◆ Instructions to follow ◆
Pick out every line in the records that contains the word "Chevrolet", matching uppercase and lowercase exactly, and copy each of those lines.

◆ The records ◆
● ● ●
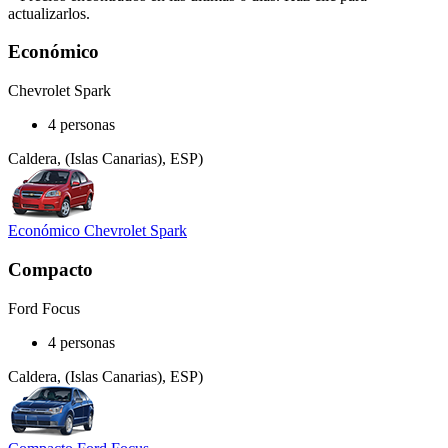
actualizarlos.
Económico
Chevrolet Spark
4 personas
Caldera, (Islas Canarias), ESP)
Económico Chevrolet Spark
Compacto
Ford Focus
4 personas
Caldera, (Islas Canarias), ESP)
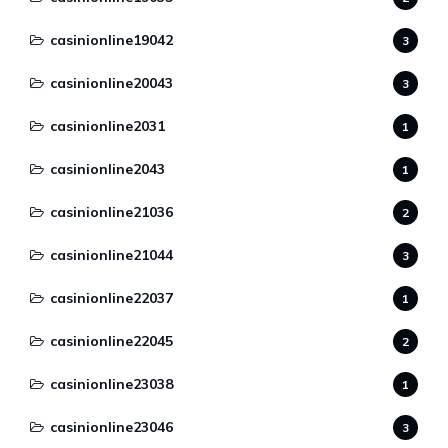
casinionline19042
3
casinionline20043
3
casinionline2031
1
casinionline2043
1
casinionline21036
2
casinionline21044
3
casinionline22037
1
casinionline22045
2
casinionline23038
1
casinionline23046
3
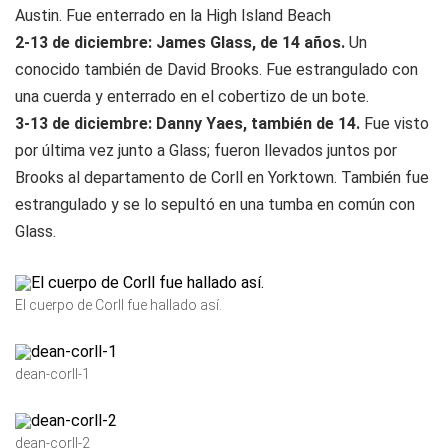
Austin. Fue enterrado en la High Island Beach
2-13 de diciembre: James Glass, de 14 años.
Un
conocido también de David Brooks. Fue estrangulado con
una cuerda y enterrado en el cobertizo de un bote.
3-13 de diciembre: Danny Yaes, también de 14.
Fue visto
por última vez junto a Glass; fueron llevados juntos por
Brooks al departamento de Corll en Yorktown. También fue
estrangulado y se lo sepultó en una tumba en común con
Glass.
El cuerpo de Corll fue hallado así.
dean-corll-1
dean-corll-2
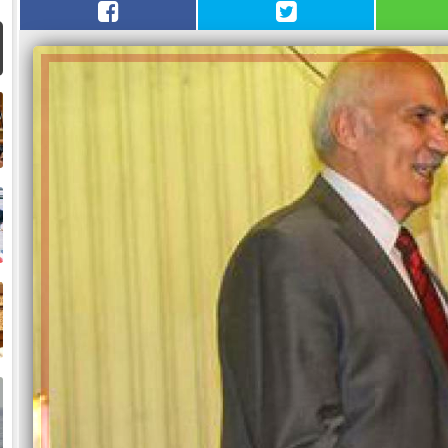
ض
ح
خ
ت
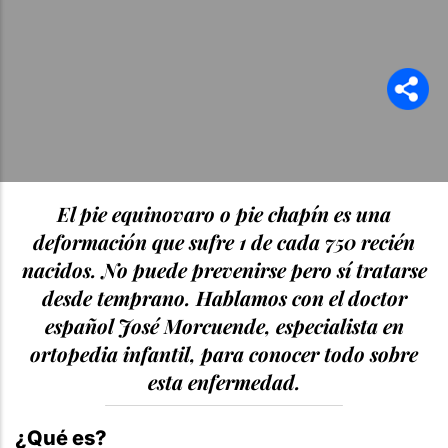
El pie equinovaro o pie chapín es una
deformación que sufre 1 de cada 750 recién
nacidos. No puede prevenirse pero sí tratarse
desde temprano. Hablamos con el doctor
español José Morcuende, especialista en
ortopedia infantil, para conocer todo sobre
esta enfermedad.
¿Qué es?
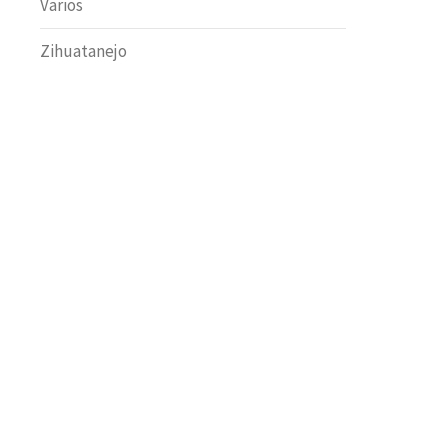
Varios
Zihuatanejo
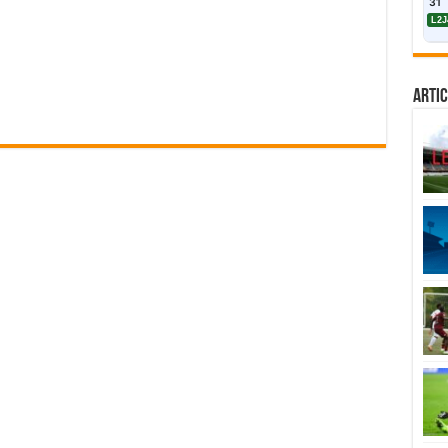
31
L2J
Artic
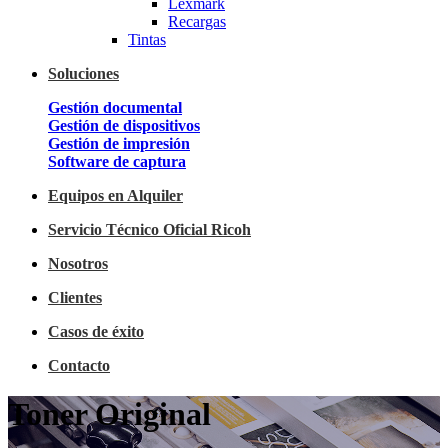
Lexmark
Recargas
Tintas
Soluciones
Gestión documental
Gestión de dispositivos
Gestión de impresión
Software de captura
Equipos en Alquiler
Servicio Técnico Oficial Ricoh
Nosotros
Clientes
Casos de éxito
Contacto
Toner Original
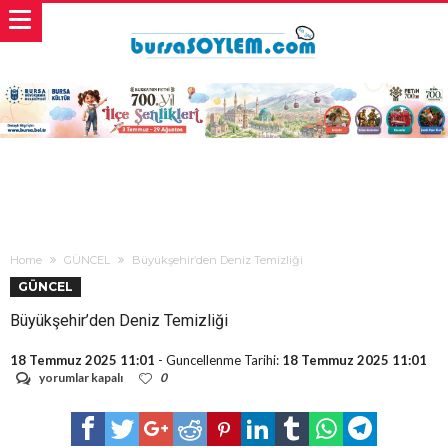
Home
GÜNCEL
Büyükşehir’den Deniz Temizliği
GÜNCEL
Büyükşehir’den Deniz Temizliği
18 Temmuz 2025 11:01
- Guncellenme Tarihi:
18 Temmuz 2025 11:01
Büyükşehir’den
yorumlar kapalı
0
Deniz
Temizliği
için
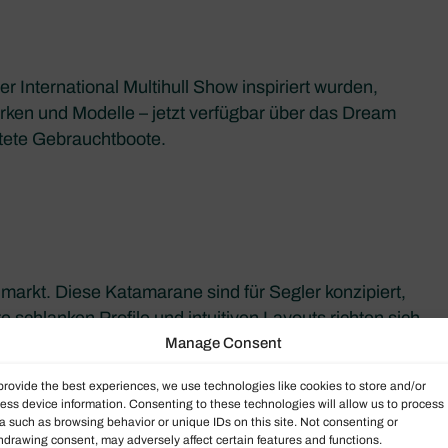
r International Multihull Show inspiriert wurden,
ken und Modelle – jetzt verfügbar über das Dream
tete Gebrauchtboote.
arkt. Diese Katamarane sind für Segler konzipiert,
 schlanken Profile und intuitiven Layouts richten sich
e auf Komfort zu verzichten. Wenn Sie etwas Mutiges
Manage Consent
provide the best experiences, we use technologies like cookies to store and/or
ess device information. Consenting to these technologies will allow us to process
a such as browsing behavior or unique IDs on this site. Not consenting or
hdrawing consent, may adversely affect certain features and functions.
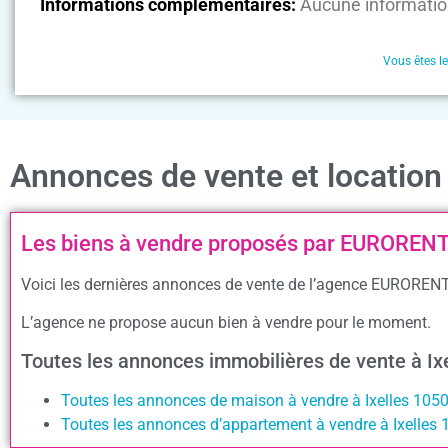
Informations complémentaires:
Aucune informatio
Vous êtes l
Annonces de vente et locatio
Les biens à vendre proposés par EUROREN
Voici les dernières annonces de vente de l’agence EURORENT 
L’agence ne propose aucun bien à vendre pour le moment.
Toutes les annonces immobilières de vente à I
Toutes les annonces de maison à vendre à Ixelles 105
Toutes les annonces d’appartement à vendre à Ixelles 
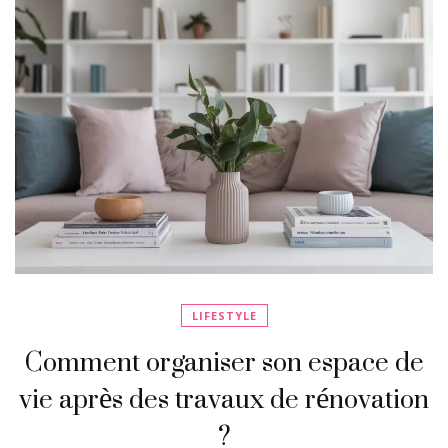
LIFESTYLE
Comment organiser son espace de
vie après des travaux de rénovation
?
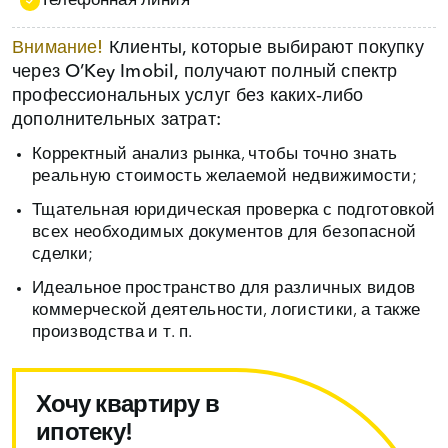
Телефонная линия
Внимание!
Клиенты, которые выбирают покупку
через O’Key Imobil, получают полный спектр
профессиональных услуг без каких‑либо
дополнительных затрат:
Корректный анализ рынка, чтобы точно знать
реальную стоимость желаемой недвижимости;
Тщательная юридическая проверка с подготовкой
всех необходимых документов для безопасной
сделки;
Идеальное пространство для различных видов
коммерческой деятельности, логистики, а также
производства и т. п.
Хочу квартиру в
ипотеку!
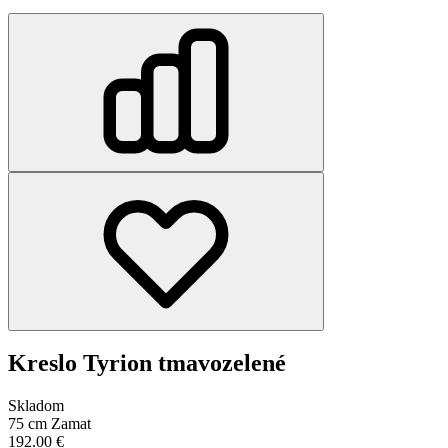
Kreslo Tyrion tmavozelené
Skladom
75 cm
Zamat
192.00
€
● ● ●
◆ Written response ◆
Chevrolet Spark
Económico Chevrolet Spark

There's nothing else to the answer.